>> begin TEXT EXCERPT

Monday, February 25, 2008

On Turning 40 - Part One

For the record, I'm 38 and I have just under 18 months to go until this nefarious deadline, but I wanted to start recording my thoughts on the milestone as they occurred, since there is obviously something very wonky that occurs to people (men, especially) when they turn 40. Let the cautionary tale begin.

This weekend, especially, I began to feel the future tug of this upcoming event. But I'll talk about that in a moment. After the events of this weekend, I remembered another tug that occurred late last year - sort of an opening salvo across the bow of impending forty-hood.

I was at the USF basketball game, just doing my normal thing, and I looked up at the cheerleaders. Now, I'm a normal guy, with normal guy preoccupations, and if you place young, nubile, scantily clad women in front of me, well, I may not turn into Mr. Hyde, but I'll certainly take notice in that way that is societally creepy in a person my age. I hide it well. But, on this particular occasion, as I was watching the young ladies shake their tail-feathers, I suddenly saw them very clearly as young ladies with very good dance moves. They reminded me of the girls in my youth group and the daughters of my friends and suddenly it was like someone turned on the lights in a dark room and that thing that looked like a monster in the dark was revealed to be a pile of clothes on a chair. Despite their best efforts, I could not see these cheerleaders as anything other than nice young women with incredible dexterity whose parents were probably incredibly proud of their extra-curricular activities and good grades. Score one for societal normalization, take one hit to my libido.

Now, after that, nothing happened and I went back to not being preoccupied with my age until this last week. Three things happened this week that started to make me ponder my place in the universe. But really, all three stemmed from the first incident.

>> end TEXT EXCERPT

REQUEST 1 »
List every distinct number written in digits in the blog post, in the order each first appears.
REQUEST 2 »
From the blog post, return the passage that begins with "For the record, I'm" and ends with "of impending forty-hood.".
The data that comes after this blog post isn't needed.

>> begin ENTRIES SUPPLIED

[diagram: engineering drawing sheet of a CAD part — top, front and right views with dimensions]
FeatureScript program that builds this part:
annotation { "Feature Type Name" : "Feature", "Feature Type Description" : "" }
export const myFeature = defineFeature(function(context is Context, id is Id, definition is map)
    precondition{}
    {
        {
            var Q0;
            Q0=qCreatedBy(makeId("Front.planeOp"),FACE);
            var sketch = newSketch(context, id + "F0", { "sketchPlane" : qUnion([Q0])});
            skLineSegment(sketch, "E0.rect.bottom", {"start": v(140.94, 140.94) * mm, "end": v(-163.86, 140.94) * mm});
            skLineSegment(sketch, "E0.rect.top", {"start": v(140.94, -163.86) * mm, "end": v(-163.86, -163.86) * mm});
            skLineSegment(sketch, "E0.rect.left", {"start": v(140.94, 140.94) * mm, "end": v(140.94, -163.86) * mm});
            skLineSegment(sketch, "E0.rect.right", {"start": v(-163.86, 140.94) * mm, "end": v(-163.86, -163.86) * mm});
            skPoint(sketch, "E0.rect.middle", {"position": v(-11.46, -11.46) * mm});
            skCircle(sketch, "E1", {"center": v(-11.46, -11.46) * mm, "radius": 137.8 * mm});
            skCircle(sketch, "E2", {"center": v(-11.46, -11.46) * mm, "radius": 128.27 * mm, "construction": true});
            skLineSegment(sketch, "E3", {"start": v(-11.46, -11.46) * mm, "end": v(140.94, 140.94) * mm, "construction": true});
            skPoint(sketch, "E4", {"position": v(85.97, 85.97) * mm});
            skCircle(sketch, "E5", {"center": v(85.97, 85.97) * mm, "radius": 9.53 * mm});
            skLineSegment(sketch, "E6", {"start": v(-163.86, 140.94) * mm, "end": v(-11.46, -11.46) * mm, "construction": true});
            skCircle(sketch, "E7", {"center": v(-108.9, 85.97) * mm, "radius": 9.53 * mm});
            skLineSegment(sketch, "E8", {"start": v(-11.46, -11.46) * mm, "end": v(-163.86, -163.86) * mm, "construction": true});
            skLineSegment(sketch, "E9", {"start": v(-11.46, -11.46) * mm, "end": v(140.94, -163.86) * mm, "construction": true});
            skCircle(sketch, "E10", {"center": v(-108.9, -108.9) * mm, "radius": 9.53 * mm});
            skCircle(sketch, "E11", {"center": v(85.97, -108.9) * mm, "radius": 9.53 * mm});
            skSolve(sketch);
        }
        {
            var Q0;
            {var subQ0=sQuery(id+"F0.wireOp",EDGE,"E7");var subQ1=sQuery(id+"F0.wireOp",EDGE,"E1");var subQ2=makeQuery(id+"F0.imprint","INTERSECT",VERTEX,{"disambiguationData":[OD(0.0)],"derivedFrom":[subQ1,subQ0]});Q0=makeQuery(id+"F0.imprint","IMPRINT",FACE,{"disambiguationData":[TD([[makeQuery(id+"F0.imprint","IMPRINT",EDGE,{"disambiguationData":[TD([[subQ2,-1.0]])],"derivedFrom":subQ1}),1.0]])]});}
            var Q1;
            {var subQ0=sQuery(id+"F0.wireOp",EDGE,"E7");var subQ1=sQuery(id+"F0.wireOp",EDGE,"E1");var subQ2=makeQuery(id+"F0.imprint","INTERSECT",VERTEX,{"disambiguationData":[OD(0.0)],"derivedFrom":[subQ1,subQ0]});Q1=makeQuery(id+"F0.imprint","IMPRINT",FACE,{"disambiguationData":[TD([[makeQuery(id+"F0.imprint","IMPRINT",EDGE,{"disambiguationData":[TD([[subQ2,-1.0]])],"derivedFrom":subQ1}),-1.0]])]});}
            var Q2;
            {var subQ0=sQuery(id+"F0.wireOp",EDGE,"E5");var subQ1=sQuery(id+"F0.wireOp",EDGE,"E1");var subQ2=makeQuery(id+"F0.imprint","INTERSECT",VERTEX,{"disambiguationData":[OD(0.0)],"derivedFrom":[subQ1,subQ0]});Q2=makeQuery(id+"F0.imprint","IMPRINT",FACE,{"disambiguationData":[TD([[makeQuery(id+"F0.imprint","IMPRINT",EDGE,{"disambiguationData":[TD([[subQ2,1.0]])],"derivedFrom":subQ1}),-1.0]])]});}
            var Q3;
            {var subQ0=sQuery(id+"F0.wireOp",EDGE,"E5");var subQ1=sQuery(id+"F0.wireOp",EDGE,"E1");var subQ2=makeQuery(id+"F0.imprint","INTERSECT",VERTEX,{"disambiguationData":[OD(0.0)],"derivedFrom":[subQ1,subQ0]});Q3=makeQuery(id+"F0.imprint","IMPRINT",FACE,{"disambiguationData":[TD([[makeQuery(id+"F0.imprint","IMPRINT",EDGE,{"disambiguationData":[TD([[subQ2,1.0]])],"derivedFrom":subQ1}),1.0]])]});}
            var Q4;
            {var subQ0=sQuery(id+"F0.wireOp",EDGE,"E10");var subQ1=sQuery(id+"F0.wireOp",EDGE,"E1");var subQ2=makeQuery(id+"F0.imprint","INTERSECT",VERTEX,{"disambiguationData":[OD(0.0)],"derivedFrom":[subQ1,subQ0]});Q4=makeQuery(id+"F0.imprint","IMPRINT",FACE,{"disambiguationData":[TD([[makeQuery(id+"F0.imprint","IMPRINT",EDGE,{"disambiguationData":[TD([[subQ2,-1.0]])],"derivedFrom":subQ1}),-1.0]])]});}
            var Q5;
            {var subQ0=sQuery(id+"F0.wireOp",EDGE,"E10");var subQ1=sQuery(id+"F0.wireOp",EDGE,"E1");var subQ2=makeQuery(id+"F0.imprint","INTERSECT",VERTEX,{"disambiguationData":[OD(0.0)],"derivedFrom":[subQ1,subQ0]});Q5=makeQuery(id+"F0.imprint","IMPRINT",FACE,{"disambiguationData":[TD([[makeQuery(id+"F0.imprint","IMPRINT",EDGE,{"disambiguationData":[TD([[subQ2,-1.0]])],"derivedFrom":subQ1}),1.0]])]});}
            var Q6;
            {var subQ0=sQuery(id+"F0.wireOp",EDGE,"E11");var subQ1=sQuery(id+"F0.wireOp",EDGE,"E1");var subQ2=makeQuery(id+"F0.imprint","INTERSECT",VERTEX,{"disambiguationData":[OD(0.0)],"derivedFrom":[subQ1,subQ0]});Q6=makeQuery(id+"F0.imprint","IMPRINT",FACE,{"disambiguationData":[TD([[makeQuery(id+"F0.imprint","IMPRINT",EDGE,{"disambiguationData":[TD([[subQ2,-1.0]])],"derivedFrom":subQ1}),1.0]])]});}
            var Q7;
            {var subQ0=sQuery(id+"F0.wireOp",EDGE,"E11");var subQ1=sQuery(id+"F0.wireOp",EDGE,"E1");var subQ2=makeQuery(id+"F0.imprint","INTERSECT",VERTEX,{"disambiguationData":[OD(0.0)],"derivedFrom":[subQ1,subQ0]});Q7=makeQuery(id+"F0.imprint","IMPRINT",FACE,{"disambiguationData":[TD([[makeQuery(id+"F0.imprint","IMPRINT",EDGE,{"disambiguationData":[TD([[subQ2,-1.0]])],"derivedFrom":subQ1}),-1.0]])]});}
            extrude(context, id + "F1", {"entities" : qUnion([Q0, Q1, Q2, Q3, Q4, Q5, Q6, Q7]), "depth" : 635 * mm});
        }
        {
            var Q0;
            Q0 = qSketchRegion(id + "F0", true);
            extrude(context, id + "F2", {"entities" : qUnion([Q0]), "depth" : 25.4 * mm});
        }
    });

>> end ENTRIES SUPPLIED

FINISHED ANSWER 1 »
25, 2008, 40, 38, 18

FINISHED ANSWER 2 »
For the record, I'm 38 and I have just under 18 months to go until this nefarious deadline, but I wanted to start recording my thoughts on the milestone as they occurred, since there is obviously something very wonky that occurs to people (men, especially) when they turn 40. Let the cautionary tale begin.

This weekend, especially, I began to feel the future tug of this upcoming event. But I'll talk about that in a moment. After the events of this weekend, I remembered another tug that occurred late last year - sort of an opening salvo across the bow of impending forty-hood.